"Reverting to a Wild State"
by Justin Torres
Originally published in the August 1, 2011 issue of The New Yorker.

I had never heard of Justin Torres, though he has published stories in Granta and Tin House, two literary journals I often read. This is his debut in The New Yorker and it feels like a real short story, though he is publishing his first novel, We the Animals, with Houghton Mifflin Harcourt in September.

“Reverting to a Wild State” has an interesting, if not necessarily original, structure. It begins with Part 3 and works its way down to Part 0, moving us in reverse chronological order. Part 3 opens up with the narrator on a train platform, heading uptown to “clean for a man,” even though it’s past midnight. Other than a few people, the train platform is empty. While he stands on the train platform, he sees a feather on the edge, and, just before the train comes, he leans over to pick it up.

I waited there, poised, fascinated, as the train approached and the eyes widened. When I finally stood, the woman and the young man were staring baldly. We were all connected, all relieved that I had not jumped.

When the narrator gets to the building with the penthouse suite overlooking Central Park, the narrator introduces himself to the doorman as a Puerto Rican named Salvatore, and he admits to the reader that “Salvatore” is just a made up name. Salvatore knows the doorman knows he’s not really Salvatore, and we all know that “cleaning” is just a a pretext (though he will soon be polishing the windows with a newspaper and ammonia). Salvatore is a gay prostitute, and Part 3 ends with a bit that’s just as sad as the opening:

I did not look at him. I looked at me in the window: half disappeared, slim, and young. If you don’t pretend at vanity, the men feel dissatisfied. Look at my smooth skin, look at my young face, look at my golden feather!

And then something else, conviction, took over; I am a very good pretender. So, more than anything, I want to say this: in that moment I was happy.
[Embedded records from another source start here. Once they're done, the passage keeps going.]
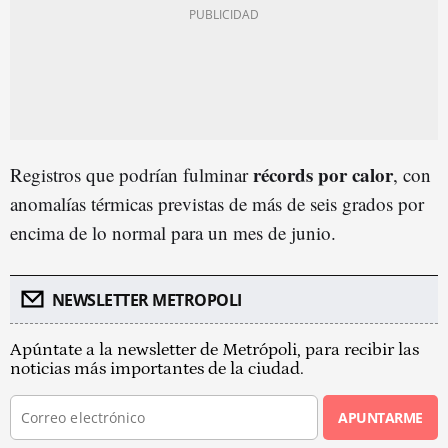
récords por calor
Registros que podrían fulminar
, con
anomalías térmicas previstas de más de seis grados por
encima de lo normal para un mes de junio.
NEWSLETTER METROPOLI
Apúntate a la newsletter de Metrópoli, para recibir las
noticias más importantes de la ciudad.
APUNTARME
Parts 2 and 1 take us back a bit to Salvatore’s crumbling relationship with Nigel, his justifiably jealous lover. Part 0 takes us back (almost) to where their relationship began, back to the two of them arriving, just as a storm arrives, to a farm in Virginia where they’ve been hired as farmhands for the summer. I both do and don’t want to give away the last little bit; it was only there, after all, that I really started to appreciate the story. Up to that point, it was well written in straight-forward prose, but the relationship and the reverse chronology didn’t really feel unique. The last paragraph packs enough power, though, to rework what’s come before, and I especially appreciated the artistry that called this section Part 0 rather than Part 1.

If it weren’t for the last little bit, I’d say the story is well written but forgettable and one to pass. The ending changed all that for me (except for the well written part; the story is simple and clear), not necessarily enough for me to go out proclaiming this piece and probably not enough for me to rush out in September to read We the Animals, but certainly enough for me to say this is a worthwhile read and that Torres is worth watching.